In 1994, shortly after becoming a four-year college, Champlain agreed to limit its “institutional encroachment” on the neighborhood. That encroachment has always been met with considerable neighborhood resistance, despite what one city official describes as Champlain’s “unparalleled” efforts to address neighbors’ concerns and build within the neighborhood’s historic character. Last year, when Champlain outbid the YMCA and the City of Burlington to purchase the Ethan Allen Club building and the Eagles Club for eventual use as student housing, some people openly questioned whether Champlain was growing too big for its britches.
But Larry Kupferman, director of Burlington’s Community and Economic Development Office (CEDO) says both Champlain College and UVM have come a long way in addressing the city’s concerns about their growth. Notably, UVM just agreed to a memorandum of understanding that stipulates it will house any increases in its student body, on a one-to-one basis, from this fall through 2015.
“We value each school. They’re important members of this community,” Kupferman says. “They know it and we know it. What they can bring to the table is important for our entire economy.”
In the coming weeks, high school seniors around the country will be deciding where to attend college in the fall. It’s worth noting that right now, even in Vermont, the number of students choosing between Champlain and UVM is small. Despite the schools’ comparable requirements in terms of SAT scores and high school GPAs (see sidebar), Champlain and UVM rarely compete head-to-head for tuition dollars.
That’s because — to use the dreaded business language again — they offer such different products.
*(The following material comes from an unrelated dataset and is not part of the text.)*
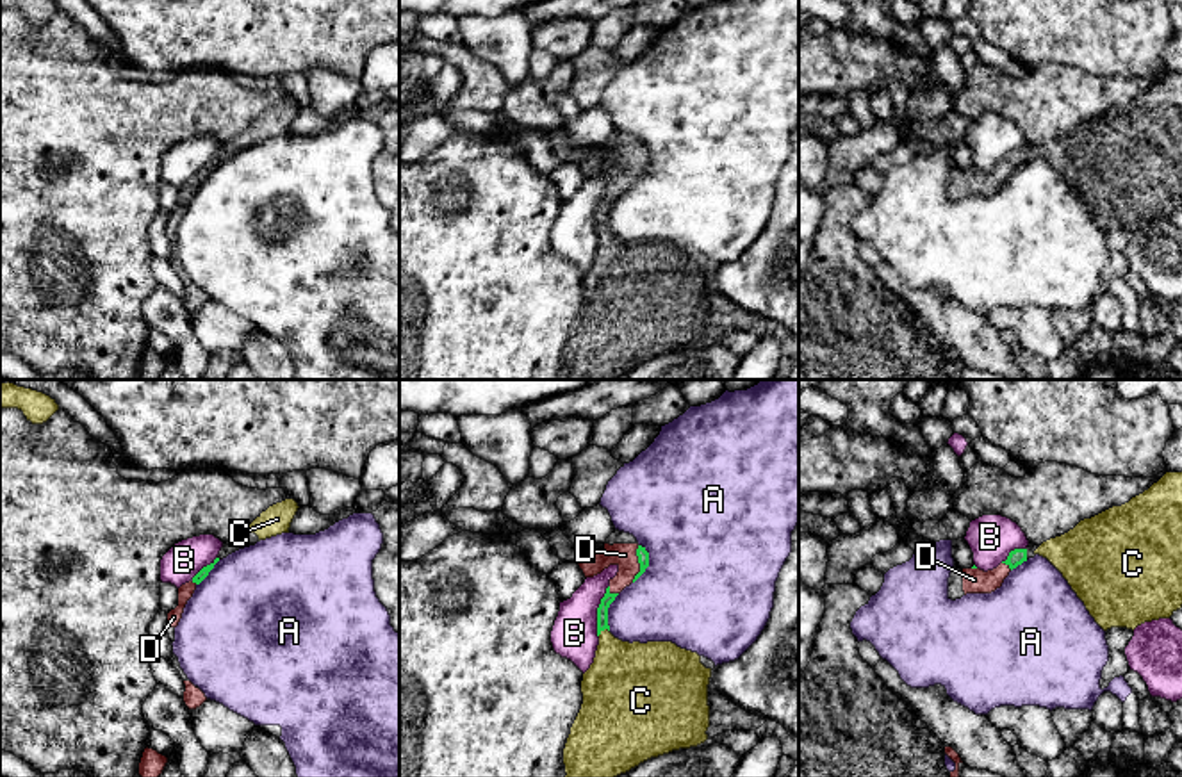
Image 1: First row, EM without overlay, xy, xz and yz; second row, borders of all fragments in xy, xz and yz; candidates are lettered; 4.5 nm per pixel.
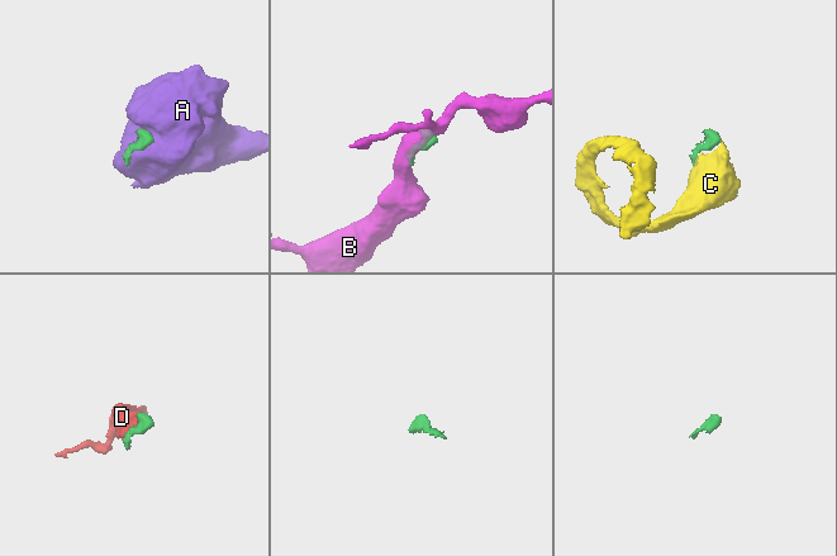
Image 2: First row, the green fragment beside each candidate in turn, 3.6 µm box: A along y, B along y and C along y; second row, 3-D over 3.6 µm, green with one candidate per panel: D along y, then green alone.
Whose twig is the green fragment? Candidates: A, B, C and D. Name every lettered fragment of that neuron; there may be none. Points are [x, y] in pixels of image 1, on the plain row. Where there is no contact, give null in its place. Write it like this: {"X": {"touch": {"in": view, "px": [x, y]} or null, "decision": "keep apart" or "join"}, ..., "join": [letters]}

UVM promises broad, interdisciplinary liberals-arts education on a more traditional college campus. For students — particularly older ones — who already know they want to design computer games or work in e-marketing, Champlain offers an excellent opportunity to dive right in.
Some have criticized Champlain’s approach to higher ed as being too focused on career development, and even suggested that the school churns out workers instead of well-rounded citizens. Finney sees their point, but strongly disagrees.
“Well rounded and well educated aren’t just lofty goals, I think they’re necessary,” he says. “That said, having a good education in the liberal arts and being well rounded doesn’t strike me as nearly enough.”
Finney adds: “In six weeks, my daughter graduates [from Hamilton College] with a degree in philosophy. She’s got to make a living somehow.”